Antes do final do mês, um ministro britânico confirmou no parlamento que, numa tentativa de "apoiar a Ucrânia", o Ministério da Defesa havia desenvolvido dois "novos sistemas marítimos não tripulados" que estavam "em fase de testes finais", os quais apelidou de "Snapper" e "Wasp". A obsessão exclusivamente britânica em explorar a guerra por procuração para obliterar a Frota Russa do Mar Negro pode parecer peculiar, dada sua relativa falta de impacto no campo de batalha.

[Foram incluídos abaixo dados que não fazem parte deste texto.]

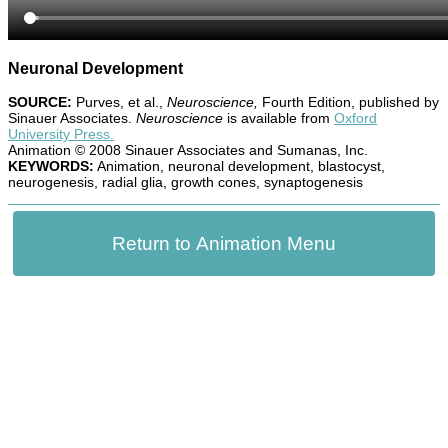
Neuronal Development
SOURCE:
Purves, et al.,
Neuroscience,
Fourth Edition, published by
Sinauer Associates.
Neuroscience
is available from
Oxford
University Press.
Animation © 2008 Sinauer Associates and Sumanas, Inc.
KEYWORDS:
Animation, neuronal development, blastocyst,
neurogenesis, radial glia, growth cones, synaptogenesis
Return to Animation Menu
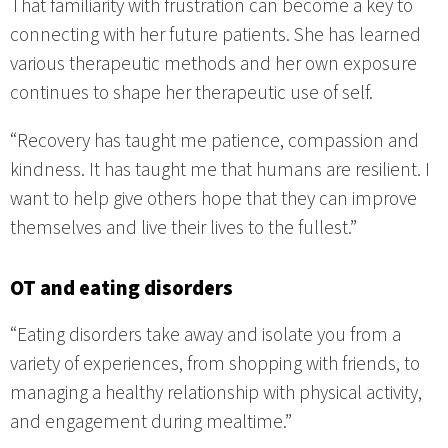
That familiarity with frustration can become a key to
connecting with her future patients. She has learned
various therapeutic methods and her own exposure
continues to shape her therapeutic use of self.
“Recovery has taught me patience, compassion and
kindness. It has taught me that humans are resilient. I
want to help give others hope that they can improve
themselves and live their lives to the fullest.”
OT and eating disorders
“Eating disorders take away and isolate you from a
variety of experiences, from shopping with friends, to
managing a healthy relationship with physical activity,
and engagement during mealtime.”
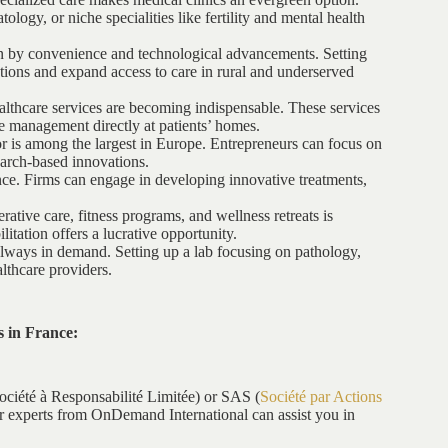
logy, or niche specialities like fertility and mental health
en by convenience and technological advancements. Setting
ations and expand access to care in rural and underserved
lthcare services are becoming indispensable. These services
se management directly at patients’ homes.
r is among the largest in Europe. Entrepreneurs can focus on
earch-based innovations.
ance. Firms can engage in developing innovative treatments,
tive care, fitness programs, and wellness retreats is
itation offers a lucrative opportunity.
always in demand. Setting up a lab focusing on pathology,
althcare providers.
s in France:
ociété à Responsabilité Limitée) or SAS (
Société par Actions
Our experts from OnDemand International can assist you in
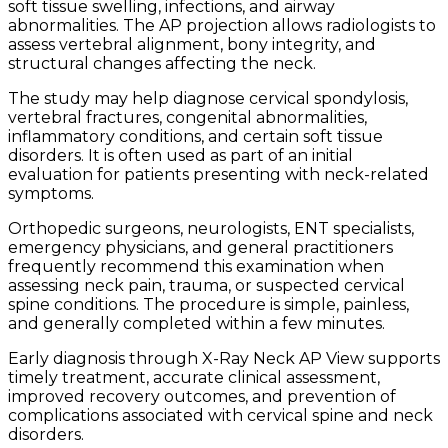
soft tissue swelling, infections, and airway
abnormalities. The AP projection allows radiologists to
assess vertebral alignment, bony integrity, and
structural changes affecting the neck.
The study may help diagnose cervical spondylosis,
vertebral fractures, congenital abnormalities,
inflammatory conditions, and certain soft tissue
disorders. It is often used as part of an initial
evaluation for patients presenting with neck-related
symptoms.
Orthopedic surgeons, neurologists, ENT specialists,
emergency physicians, and general practitioners
frequently recommend this examination when
assessing neck pain, trauma, or suspected cervical
spine conditions. The procedure is simple, painless,
and generally completed within a few minutes.
Early diagnosis through X-Ray Neck AP View supports
timely treatment, accurate clinical assessment,
improved recovery outcomes, and prevention of
complications associated with cervical spine and neck
disorders.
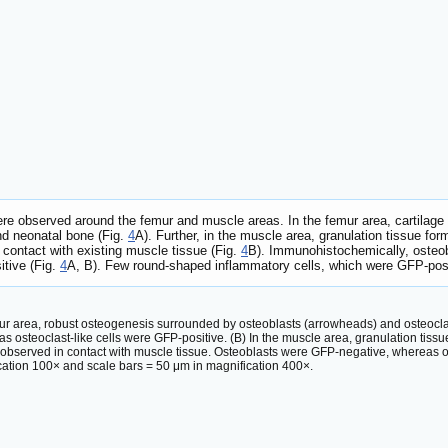
re observed around the femur and muscle areas. In the femur area, cartilag
nd neonatal bone (Fig.
4
A). Further, in the muscle area, granulation tissue f
contact with existing muscle tissue (Fig.
4
B). Immunohistochemically, osteo
itive (Fig.
4
A, B). Few round-shaped inflammatory cells, which were GFP-posit
emur area, robust osteogenesis surrounded by osteoblasts (arrowheads) and osteocla
s osteoclast-like cells were GFP-positive. (B) In the muscle area, granulation tis
bserved in contact with muscle tissue. Osteoblasts were GFP-negative, whereas ost
cation 100× and scale bars = 50 μm in magnification 400×.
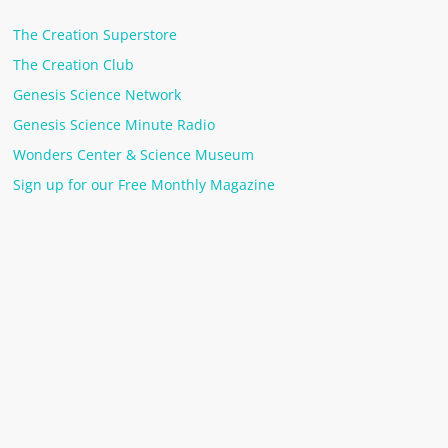
The Creation Superstore
The Creation Club
Genesis Science Network
Genesis Science Minute Radio
Wonders Center & Science Museum
Sign up for our Free Monthly Magazine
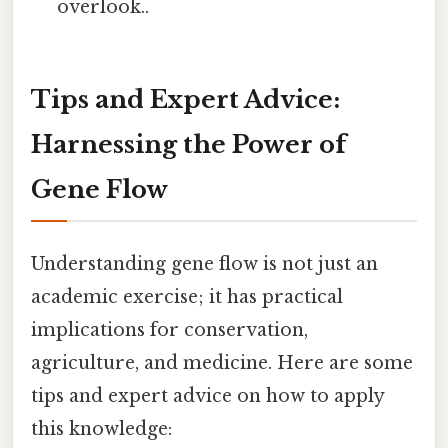
overlook..
Tips and Expert Advice:
Harnessing the Power of
Gene Flow
Understanding gene flow is not just an
academic exercise; it has practical
implications for conservation,
agriculture, and medicine. Here are some
tips and expert advice on how to apply
this knowledge:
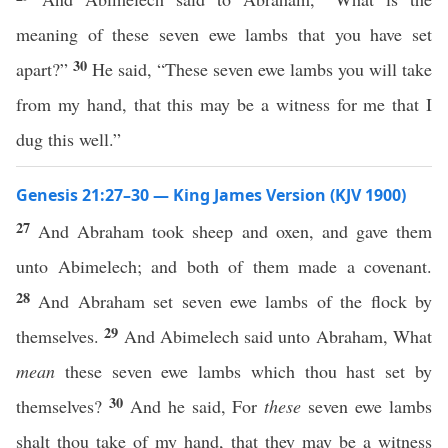
meaning of these seven ewe lambs that you have set
30
apart?”
He said, “These seven ewe lambs you will take
from my hand, that this may be a witness for me that I
dug this well.”
Genesis 21:27–30 — King James Version (KJV 1900)
27
And Abraham took sheep and oxen, and gave them
unto Abimelech; and both of them made a covenant.
28
And Abraham set seven ewe lambs of the flock by
29
themselves.
And Abimelech said unto Abraham, What
mean
these seven ewe lambs which thou hast set by
30
themselves?
And he said, For
these
seven ewe lambs
shalt thou take of my hand, that they may be a witness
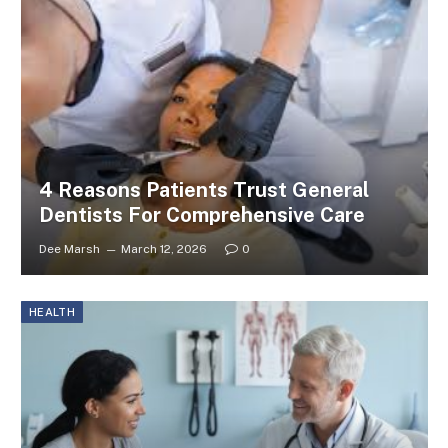
4 Reasons Patients Trust General
Dentists For Comprehensive Care
Dee Marsh
March 12, 2026
0
HEALTH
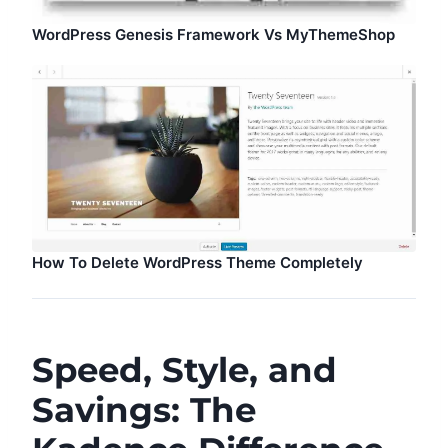
WordPress Genesis Framework Vs MyThemeShop
How To Delete WordPress Theme Completely
Speed, Style, and
Savings: The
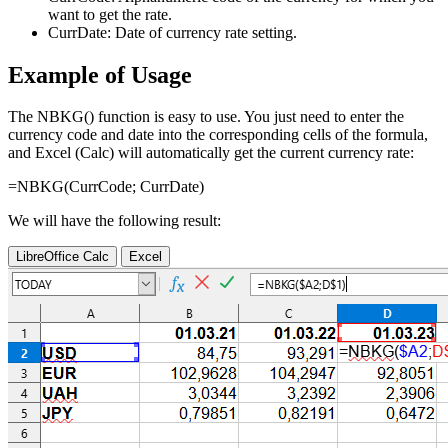
want to get the rate.
CurrDate:
Date of currency rate setting.
Example of Usage
The NBKG() function is easy to use. You just need to enter the
currency code and date into the corresponding cells of the formula,
and Excel (Calc) will automatically get the current currency rate:
=NBKG(
CurrCode
;
CurrDate
)
We will have the following result:
LibreOffice Calc
Excel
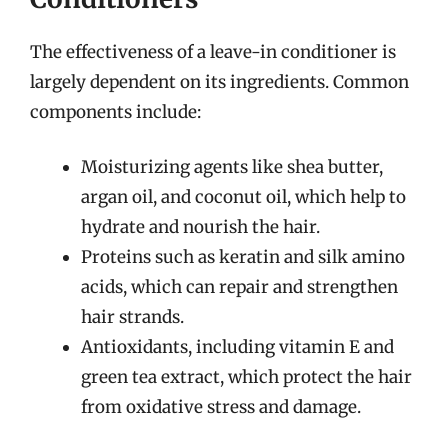
The effectiveness of a leave-in conditioner is
largely dependent on its ingredients. Common
components include:
Moisturizing agents like shea butter,
argan oil, and coconut oil, which help to
hydrate and nourish the hair.
Proteins such as keratin and silk amino
acids, which can repair and strengthen
hair strands.
Antioxidants, including vitamin E and
green tea extract, which protect the hair
from oxidative stress and damage.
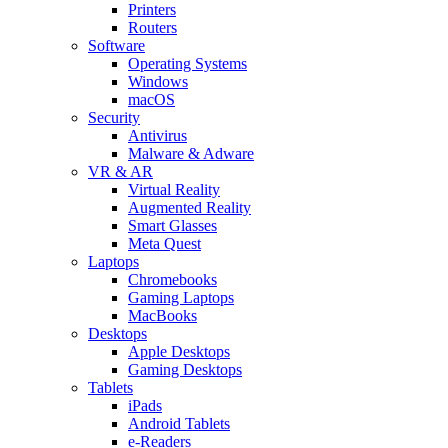
Printers
Routers
Software
Operating Systems
Windows
macOS
Security
Antivirus
Malware & Adware
VR & AR
Virtual Reality
Augmented Reality
Smart Glasses
Meta Quest
Laptops
Chromebooks
Gaming Laptops
MacBooks
Desktops
Apple Desktops
Gaming Desktops
Tablets
iPads
Android Tablets
e-Readers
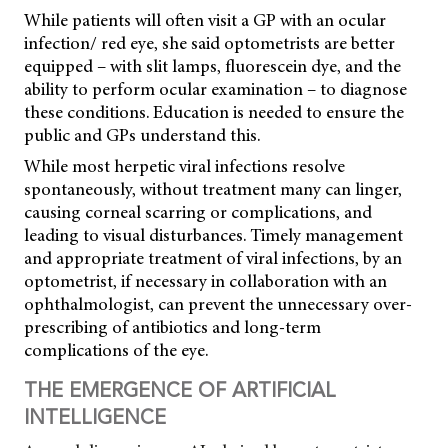
While patients will often visit a GP with an ocular
infection/ red eye, she said optometrists are better
equipped – with slit lamps, fluorescein dye, and the
ability to perform ocular examination – to diagnose
these conditions. Education is needed to ensure the
public and GPs understand this.
While most herpetic viral infections resolve
spontaneously, without treatment many can linger,
causing corneal scarring or complications, and
leading to visual disturbances. Timely management
and appropriate treatment of viral infections, by an
optometrist, if necessary in collaboration with an
ophthalmologist, can prevent the unnecessary over-
prescribing of antibiotics and long-term
complications of the eye.
THE EMERGENCE OF ARTIFICIAL
INTELLIGENCE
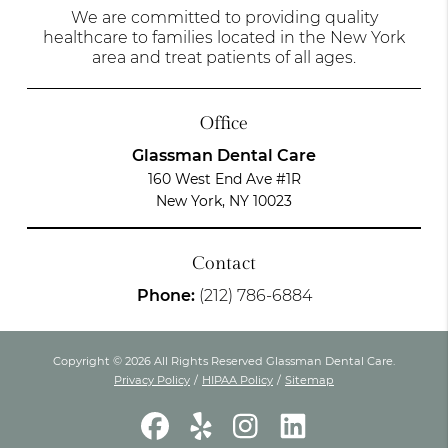
We are committed to providing quality
healthcare to families located in the New York
area and treat patients of all ages.
Office
Glassman Dental Care
160 West End Ave #1R
New York, NY 10023
Contact
Phone:
(212) 786-6884
Copyright © 2026 All Rights Reserved Glassman Dental Care.
Privacy Policy
/
HIPAA Policy
/
Sitemap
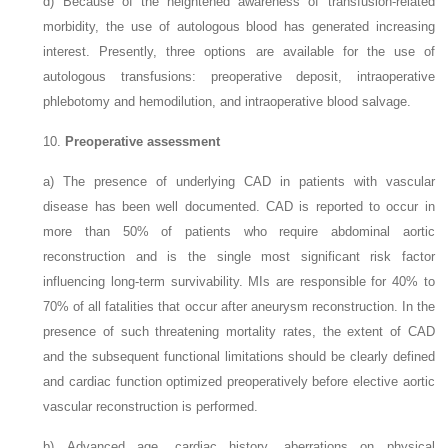
d)
Because of the heightened awareness of transfusion-related
morbidity, the use of autologous blood has generated increasing
interest. Presently, three options are available for the use of
autologous transfusions: preoperative deposit, intraoperative
phlebotomy and hemodilution, and intraoperative blood salvage.
10.
Preoperative assessment
a)
The presence of underlying CAD in patients with vascular
disease has been well documented. CAD is reported to occur in
more than 50% of patients who require abdominal aortic
reconstruction and is the single most significant risk factor
influencing long-term survivability. MIs are responsible for 40% to
70% of all fatalities that
occur after aneurysm reconstruction. In the
presence of such threatening mortality rates, the extent of CAD
and the subsequent functional limitations should be clearly defined
and cardiac function optimized preoperatively before elective aortic
vascular reconstruction is performed.
b)
Advanced age, cardiac history, aberrations on physical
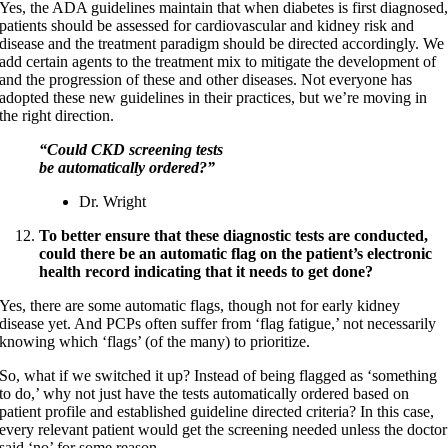
Yes, the ADA guidelines maintain that when diabetes is first diagnosed
patients should be assessed for cardiovascular and kidney risk and
disease and the treatment paradigm should be directed accordingly. We
add certain agents to the treatment mix to mitigate the development of
and the progression of these and other diseases. Not everyone has
adopted these new guidelines in their practices, but we’re moving in
the right direction.
“Could CKD screening tests
be automatically ordered?”
Dr. Wright
To better ensure that these diagnostic tests are conducted,
could there be an automatic flag on the patient’s electronic
health record indicating that it needs to get done?
Yes, there are some automatic flags, though not for early kidney
disease yet. And PCPs often suffer from ‘flag fatigue,’ not necessarily
knowing which ‘flags’ (of the many) to prioritize.
So, what if we switched it up? Instead of being flagged as ‘something
to do,’ why not just have the tests automatically ordered based on
patient profile and established guideline directed criteria? In this case,
every relevant patient would get the screening needed unless the doctor
said ‘no’ for some reason.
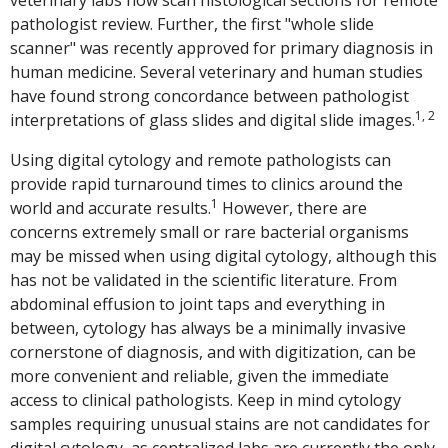
veterinary labs now scan histological sections for remote
pathologist review. Further, the first "whole slide
scanner" was recently approved for primary diagnosis in
human medicine. Several veterinary and human studies
have found strong concordance between pathologist
1, 2
interpretations of glass slides and digital slide images.
Using digital cytology and remote pathologists can
provide rapid turnaround times to clinics around the
1
world and accurate results.
However, there are
concerns extremely small or rare bacterial organisms
may be missed when using digital cytology, although this
has not be validated in the scientific literature. From
abdominal effusion to joint taps and everything in
between, cytology has always be a minimally invasive
cornerstone of diagnosis, and with digitization, can be
more convenient and reliable, given the immediate
access to clinical pathologists. Keep in mind cytology
samples requiring unusual stains are not candidates for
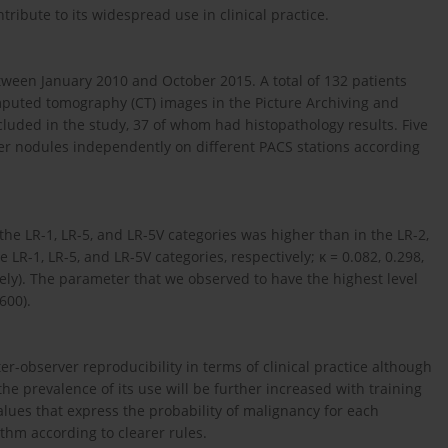
tribute to its widespread use in clinical practice.
tween January 2010 and October 2015. A total of 132 patients
uted tomography (CT) images in the Picture Archiving and
luded in the study, 37 of whom had histopathology results. Five
iver nodules independently on different PACS stations according
he LR-1, LR-5, and LR-5V categories was higher than in the LR-2,
e LR-1, LR-5, and LR-5V categories, respectively; κ = 0.082, 0.298,
vely). The parameter that we observed to have the highest level
600).
-observer reproducibility in terms of clinical practice although
t the prevalence of its use will be further increased with training
lues that express the probability of malignancy for each
ithm according to clearer rules.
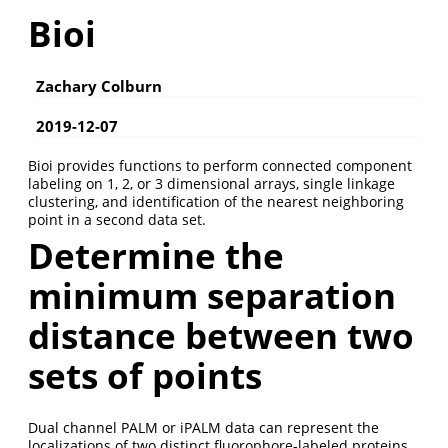
Bioi
Zachary Colburn
2019-12-07
Bioi provides functions to perform connected component
labeling on 1, 2, or 3 dimensional arrays, single linkage
clustering, and identification of the nearest neighboring
point in a second data set.
Determine the
minimum separation
distance between two
sets of points
Dual channel PALM or iPALM data can represent the
localizations of two distinct fluorophore-labeled proteins.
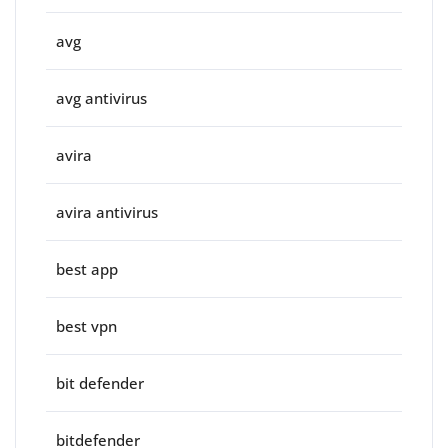
avg
avg antivirus
avira
avira antivirus
best app
best vpn
bit defender
bitdefender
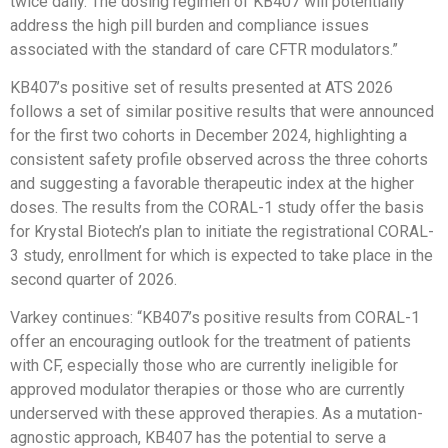
twice daily. The dosing regimen of KB407 will potentially
address the high pill burden and compliance issues
associated with the standard of care CFTR modulators.”
KB407’s positive set of results presented at ATS 2026
follows a set of similar positive results that were announced
for the first two cohorts in December 2024, highlighting a
consistent safety profile observed across the three cohorts
and suggesting a favorable therapeutic index at the higher
doses. The results from the CORAL-1 study offer the basis
for Krystal Biotech’s plan to initiate the registrational CORAL-
3 study, enrollment for which is expected to take place in the
second quarter of 2026.
Varkey continues: “KB407’s positive results from CORAL-1
offer an encouraging outlook for the treatment of patients
with CF, especially those who are currently ineligible for
approved modulator therapies or those who are currently
underserved with these approved therapies. As a mutation-
agnostic approach, KB407 has the potential to serve a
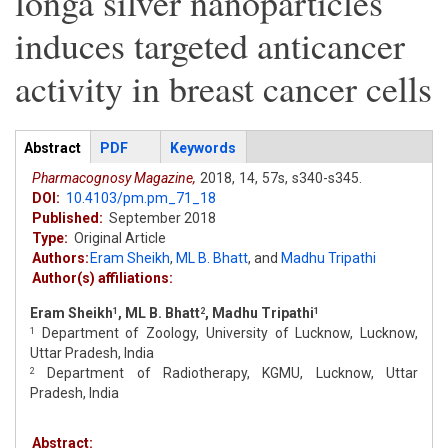
longa silver nanoparticles
induces targeted anticancer
activity in breast cancer cells
Articles
Abstract
(active
PDF
Keywords
tab)
Pharmacognosy Magazine,
2018,
14,
57s,
s340-s345.
DOI:
10.4103/pm.pm_71_18
Published:
September 2018
Type:
Original Article
Authors:
Eram Sheikh
,
ML B. Bhatt
,
and
Madhu Tripathi
Author(s) affiliations:
Eram Sheikh
, ML B. Bhatt
, Madhu Tripathi
1
2
1
Department of Zoology, University of Lucknow, Lucknow,
1
Uttar Pradesh, India
Department of Radiotherapy, KGMU, Lucknow, Uttar
2
Pradesh, India
Abstract:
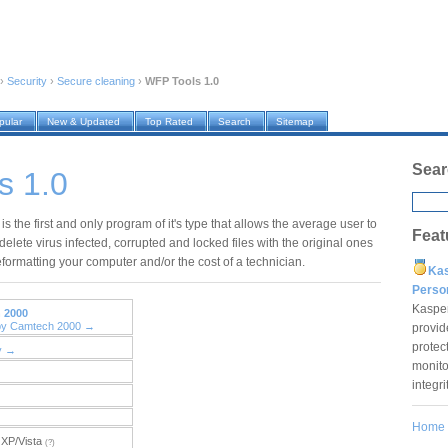
›
Security
›
Secure cleaning
›
WFP Tools 1.0
pular
New & Updated
Top Rated
Search
Sitemap
Sear
s 1.0
s the first and only program of it's type that allows the average user to
Feat
delete virus infected, corrupted and locked files with the original ones
formatting your computer and/or the cost of a technician.
Ka
Pers
Kaspe
 2000
 by Camtech 2000 →
provid
protec
y →
monito
integr
Home
XP/Vista
(?)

No entanto, a verdadeira motivação foi claramente explicitada em um relatório do Conselho de Geoestratégia de março de 2022 , que declarou que as hostilidades na Ucrânia significavam que a "participação de Londres na região do Mar Negro havia sido elevada". O documento detalhava como o controle da região era essencial para a pretendida "inclinação" britânica em direção ao Indo-Pacífico, conforme estabelecido na "revisão integrada" oficial de julho de 2021 da estratégia de segurança e defesa do Reino Unido. Como explicou o Conselho de Geoestratégia, "qualquer potência que controlasse o Mar Negro seria capaz de exercer pressão significativa sobre as principais linhas de comunicação marítima da Europa para o Indo-Pacífico".
Em fevereiro deste ano, uma série de explosões foi relatada em petroleiros no Mediterrâneo que haviam parado recentemente em portos russos. Investigadores italianos suspeitam que Kiev tenha sido responsável por realizar pelo menos um desses incidentes usando minas lapa — a mesma arma que eles foram treinados para usar pela inteligência britânica.
Três anos após o naufrágio do Moskva, a Rússia ainda mantém diversos ativos navais no Mar Negro. No entanto, sua frota não consegue sair dos limites das águas controladas por Moscou no leste. A responsabilidade do Reino Unido por esse feito ainda não está clara, mas os arquivos do Projeto Alquimia demonstram um papel substancial do Reino Unido desde o início da guerra.